D'abord nous nous purifions à l'avance par le jeûne et l'abstinence, puis en prenant un bain. Par exemple, on peut se lever le matin, prendre un bain et commencer la divination avant de petit déjeuner. Nous brûlons de l'encens et nous allumons quelques bougies en signe de sincérité dans notre recherche. Puis nous considérons notre question. Nous faisons une divination pour sortir de la confusion. Nous réfléchissons donc tranquillement à nos soucis. Si nous découvrons alors comment agir et traiter la situation, nous ne faisons pas de divination, nous avons trouvé la réponse en nous-mêmes directement. La divination sert à développer cette méditation personnelle et ne nous aide que lorsque c'est fondé. Si nous décidons de poursuivre, nous nous agenouillons sur le coussin posé sur le sol et nous prions. La prière chinoise dit : "Le ciel est silencieux et la nature va en secret, sans un mot. Pourtant je crois qu'il est possible de sentir la nature et que, si je le demande sincèrement, le ciel me communiquera une réponse. Je ne sais pas ce qu'il est bon ou mauvais de faire. Je ne sais pas quoi faire et je demande à être guidé et éclairé." Nous pouvons faire une prière dans notre langue qui respecte l'esprit de celle-ci. (...) Ensuite, nous lançons les deux sen kua par terre. S'ils présentent tous les deux la même face, c'est que ce n'est pas le bon moment. Nous demeurons tranquillement assis et nous recommençons un peu plus tard. Si les sen kua répondent à nouveau non, alors peut-être que devons terminer le rituel et reprendre une autre fois. Si un sen kua est dans un sens et l'autre dans l'autre, alors c'est le bon moment. Nous ouvrons le tu pour sortir les tiges d'achillée du sac noir et du tissu rouge. Nous tenons les 50 tiges à deux mains et nous faisons un cercle dans l'air au-dessus de l'encens.Jou Tsung Hwa, Tao of i ching, way to divination, p. 62-65, traduction Nathalie Mourier.

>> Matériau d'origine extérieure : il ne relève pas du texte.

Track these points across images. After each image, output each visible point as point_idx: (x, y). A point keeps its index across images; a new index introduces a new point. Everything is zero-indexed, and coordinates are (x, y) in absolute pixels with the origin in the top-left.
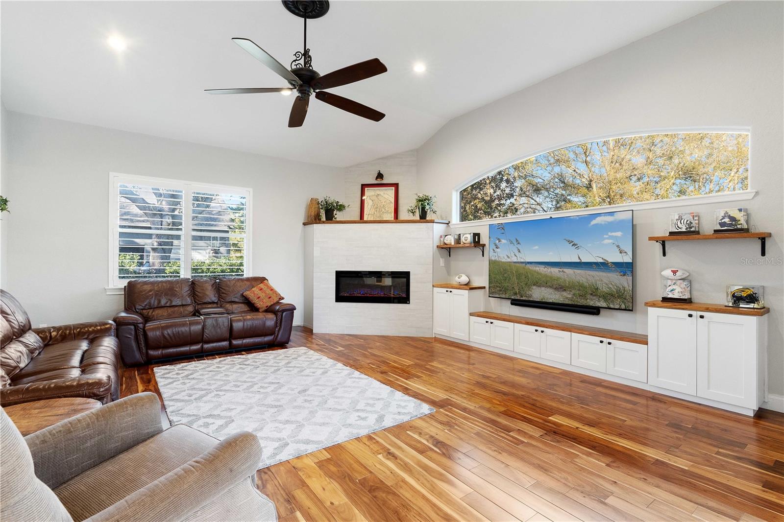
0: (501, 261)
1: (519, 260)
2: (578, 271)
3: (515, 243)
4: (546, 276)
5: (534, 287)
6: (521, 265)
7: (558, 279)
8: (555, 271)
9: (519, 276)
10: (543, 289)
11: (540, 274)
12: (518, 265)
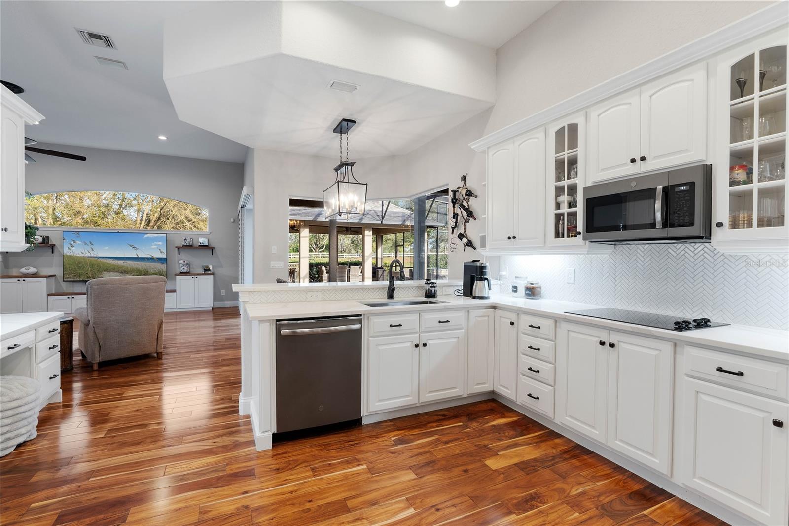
0: (76, 256)
1: (92, 256)
2: (136, 262)
3: (89, 244)
4: (114, 265)
5: (105, 272)
6: (94, 258)
7: (122, 267)
8: (121, 262)
9: (92, 266)
10: (112, 273)
11: (110, 264)
12: (91, 258)
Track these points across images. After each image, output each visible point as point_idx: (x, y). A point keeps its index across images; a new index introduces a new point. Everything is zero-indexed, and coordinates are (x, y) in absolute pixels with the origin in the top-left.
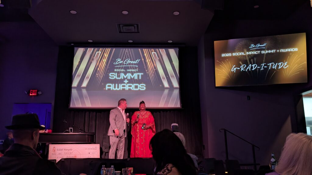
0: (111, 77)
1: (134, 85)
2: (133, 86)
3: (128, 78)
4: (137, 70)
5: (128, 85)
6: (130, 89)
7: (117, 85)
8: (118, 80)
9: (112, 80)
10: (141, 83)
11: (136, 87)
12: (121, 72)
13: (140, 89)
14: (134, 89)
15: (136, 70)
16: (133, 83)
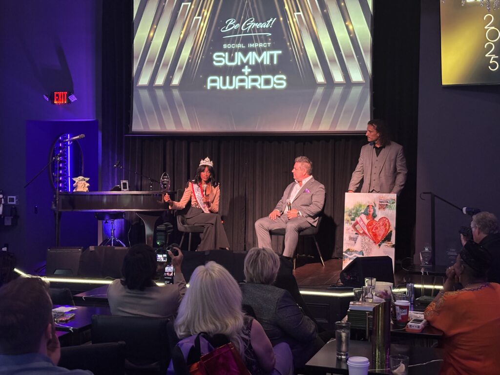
0: (217, 62)
2: (261, 79)
3: (250, 63)
5: (251, 77)
6: (254, 88)
11: (267, 82)
12: (236, 50)
13: (275, 86)
14: (263, 87)
15: (268, 45)
16: (260, 74)
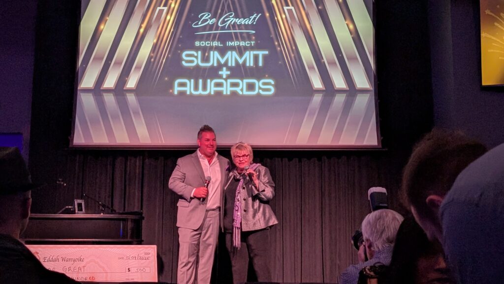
0: (187, 62)
1: (246, 81)
2: (243, 83)
3: (229, 65)
4: (253, 42)
7: (201, 81)
8: (205, 69)
9: (188, 68)
10: (263, 77)
11: (251, 87)
12: (211, 48)
13: (261, 92)
14: (246, 93)
15: (251, 44)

Étant débutant, je me vois mal « commenter » mais je me pose des questions au fur et à mesure de mon avancement et je ne sais où les « poster » …
Par exemple Cyrille Javary dans les Rouages dit « On n’interroge pas le Yi Jing pour rien ». Est-ce que cela signifie que même si l’on peut formuler une question (et donc pas pour « voir »), on ne peut interroger que pour des sujets importants ?

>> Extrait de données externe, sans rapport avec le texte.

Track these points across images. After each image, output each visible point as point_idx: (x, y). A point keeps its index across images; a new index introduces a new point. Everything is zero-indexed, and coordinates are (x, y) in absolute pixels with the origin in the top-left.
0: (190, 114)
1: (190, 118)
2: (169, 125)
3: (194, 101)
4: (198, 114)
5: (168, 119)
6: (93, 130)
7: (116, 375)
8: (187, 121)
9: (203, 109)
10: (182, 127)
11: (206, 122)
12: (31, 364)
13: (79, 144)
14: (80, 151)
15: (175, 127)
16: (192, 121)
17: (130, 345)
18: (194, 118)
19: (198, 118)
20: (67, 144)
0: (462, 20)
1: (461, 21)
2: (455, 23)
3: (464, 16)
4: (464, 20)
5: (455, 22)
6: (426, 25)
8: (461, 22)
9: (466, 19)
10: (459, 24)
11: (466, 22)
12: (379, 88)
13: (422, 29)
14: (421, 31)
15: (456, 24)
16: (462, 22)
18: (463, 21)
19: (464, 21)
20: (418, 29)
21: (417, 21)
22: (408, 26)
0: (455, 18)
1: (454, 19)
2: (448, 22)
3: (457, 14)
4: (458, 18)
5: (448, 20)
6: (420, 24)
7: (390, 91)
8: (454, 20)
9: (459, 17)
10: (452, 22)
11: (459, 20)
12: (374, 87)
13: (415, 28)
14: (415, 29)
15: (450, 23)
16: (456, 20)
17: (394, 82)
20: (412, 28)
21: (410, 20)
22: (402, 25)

Y-a-t’il un délai/rythme à respecter (pour des questions différentes bien sur) ?
Une utilisation au « quotidien » est-elle possible ?
Mon point de vue est radicalement différent de celui de Cyrille Javary sur ce point comme sur d’autres pour la simple raison que nous venons d’horizons très différents.
Il exprime là essentiellement un point de vue personnel. D’autres, tout aussi légitimes à faire autorité, diront qu’on peut interroger pour ceci mais pas pour cela et d’autres encore, dont je fais partie, qu’il n’y a rien sur quoi on ne puisse interroger le yi king. Ce que nous faisons les uns et les autres ce n’est qu’exprimer notre vision de la chose. Rien de plus.
Il y a un point sur lequel pourtant nous convergeons en masse, c’est le respect. Prenons un exemple. Quelqu’un qui voudrait démonter le yi jing pourrait vouloir poser une question a priori absurde du style « Quel temps fait-il aujourd’hui ? » Ce qui cloche ici ce n’est pas la question, c’est l’intention. Quelqu’un qui se forme pourrait poser la question parce qu’il cherche à comprendre le système, un mécanisme, son intention est honnête, respectueuse. Incidemment, et cela ne ravira pas tout le monde, je précise que la divination météorologique par le yi king a été largement pratiquée par les anciens et le Takashima Ekidan en donne des exemples significatifs.
Il n’y a pas de délai de vacuité ou de rythme à respecter si ce n’est celui de sa propre intelligence et de sa dynamique mentale. Il peut arriver qu’après plusieurs tirages on se sente couffle : il n’y a plus de place pour davantage de souffle ni d’inspiration. Il est alors temps d’arrêter. Il peut m’arriver de passer une heure sur un tirage ou d’en faire plusieurs au fil d’une réflexion pour éclairer différents aspects d’une situation. Ça n’est qu’une question de rythme personnel.
A mon sens l’une des rares règles qui vaille en matière de yi king – et peut-être même la seule – c’est la sincérité.